BEGIN Text passage
Here’s some advice boy. Don’t put your trust in revolutions. They always come around again. That's why they’re called revolutions.
- Terry Pratchett, Night Watch.
There have been many tributes paid to the creator of Discworld since his death in March 2015, and the past month saw a welcome addition from the BBC. Terry Pratchett: Back in Black was a quirky documentary about the author's life and legacy that 'brought Terry back' through the medium of Paul Kaye, alongside interviews with colleagues and fans (you can still catch it on iPlayer if you're quick).
Terry Pratchett: Back in Black
It was a funny, insightful and hugely moving programme, not least because it acted as a reminder (for me, at least) of just what a prescient pioneer Sir Terry was - and how much he still has to teach us about being a great writer and publisher (and human) now.
END Text passage
BEGIN Data for analysis
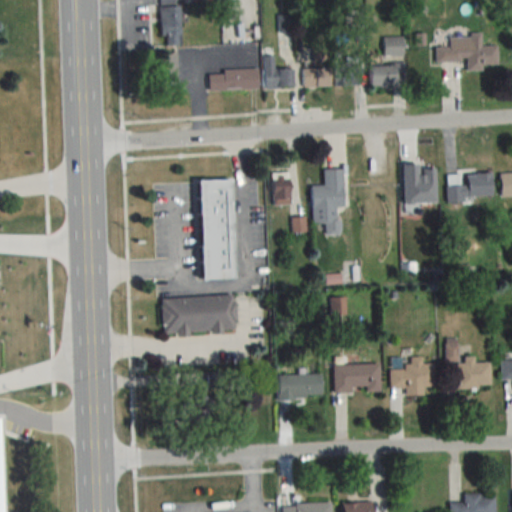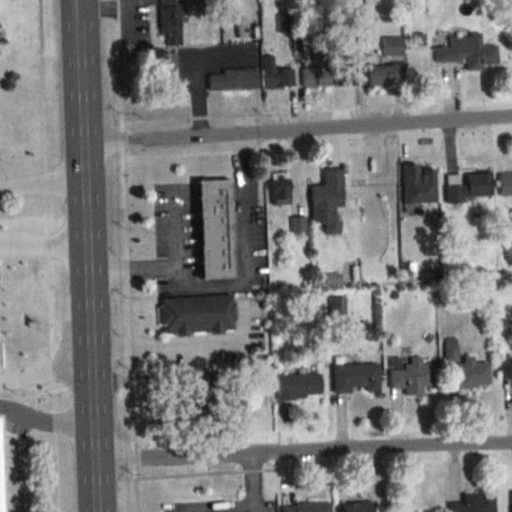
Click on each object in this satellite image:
building: (167, 25)
building: (390, 46)
building: (464, 52)
building: (161, 67)
building: (342, 73)
building: (378, 74)
building: (272, 75)
building: (312, 77)
building: (229, 79)
road: (296, 131)
building: (504, 183)
road: (41, 184)
building: (464, 187)
building: (276, 190)
building: (324, 200)
building: (212, 229)
road: (86, 256)
road: (131, 266)
road: (236, 285)
building: (193, 314)
road: (187, 341)
road: (16, 348)
building: (464, 369)
building: (505, 371)
building: (410, 376)
building: (352, 378)
building: (296, 386)
road: (45, 424)
road: (303, 446)
building: (1, 470)
road: (251, 479)
road: (133, 493)
building: (509, 501)
building: (471, 504)
road: (217, 506)
building: (302, 507)
building: (352, 507)
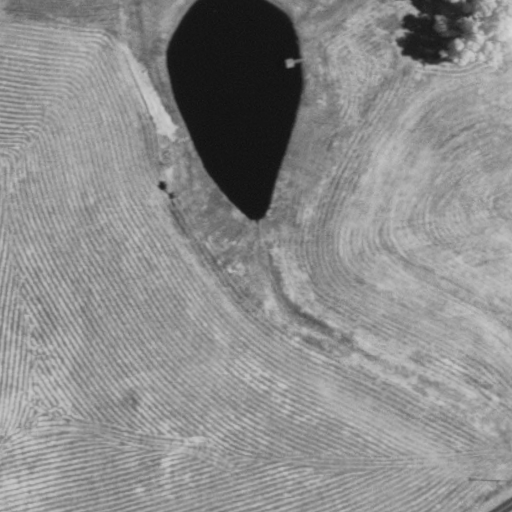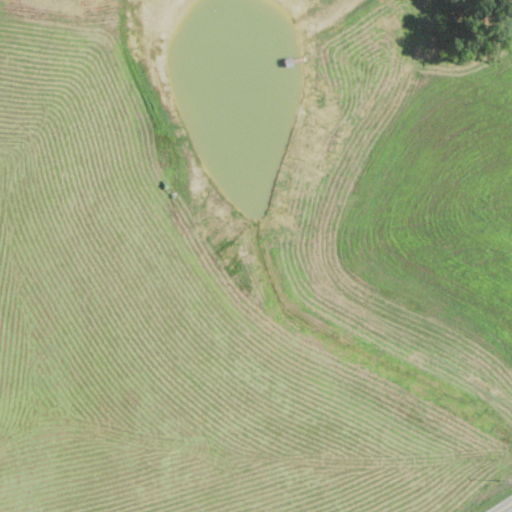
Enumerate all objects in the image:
road: (505, 507)
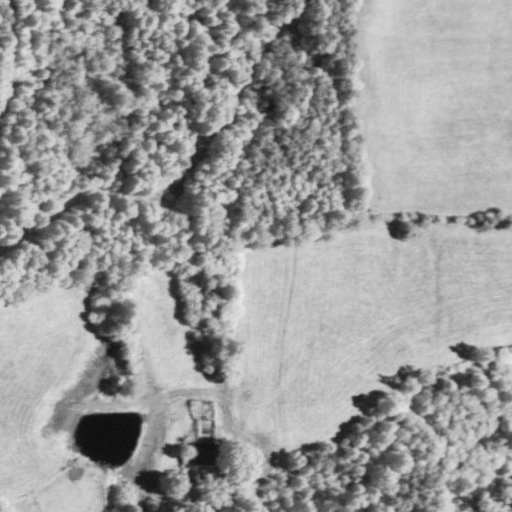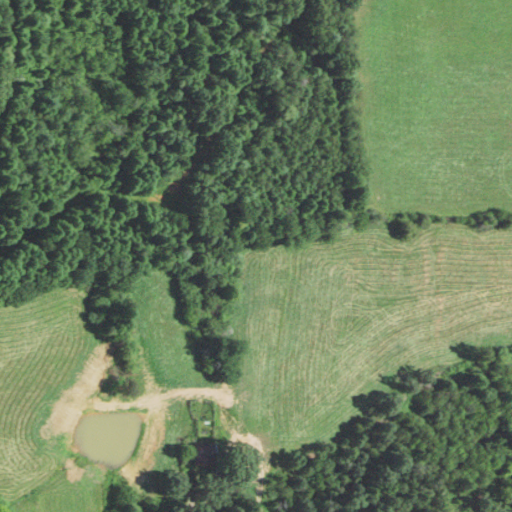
END Data for analysis
**Apply what you read**:
A. Answer these questions about the passage on Terry Pratchett:
(i) Which Pratchett book is the opening quotation taken from?
(ii) In what month and year did Pratchett die?
(iii) Through whom did the BBC documentary bring Terry back?
B. Write a continuation of the passage on Terry Pratchett and the BBC documentary, picking up after its last sentence.
The records stand apart from the text and are material of their own.

**Answers for each item**:
A.
(i) Night Watch
(ii) March 2015
(iii) Paul Kaye

B.
Perhaps most obvious is Pratchett's disregard for the literary establishment. His novels refused to conform to the binary either/or thinking of the traditional publishing world. From his very first book, 1971's The Carpet People, Pratchett drew derision by daring to write fantasy that was for, and about, ordinary people, rather than an academic Oxford elite. But he didn't just redefine a genre. He insisted that writing that was imaginative, intelligent and formally experimental (see his footnotes, his avoidance of chapters, the Unquoted Small Caps Dialogue he coined for Death) could also be unashamedly populist, stuffed with page-turning plots and cheap jokes. It's an idea that still challenges sneering critics today.
Long before Kindle Marketplace was a gleam in Jeff Bezos' eye, Pratchett brought a self-publishing spirit to everything he did. He was unprecious about his process and relentlessly productive, writing an average two books a year and more than 70 in all. He dared to get close to his fans, nurturing their passion at conventions around the world. He forged partnerships at such events with everyone from his illustrator to his personal assistant, and with the help of the latter, Rob Wilkins, became a master at Twitter (see his heart-wrenching final tweets).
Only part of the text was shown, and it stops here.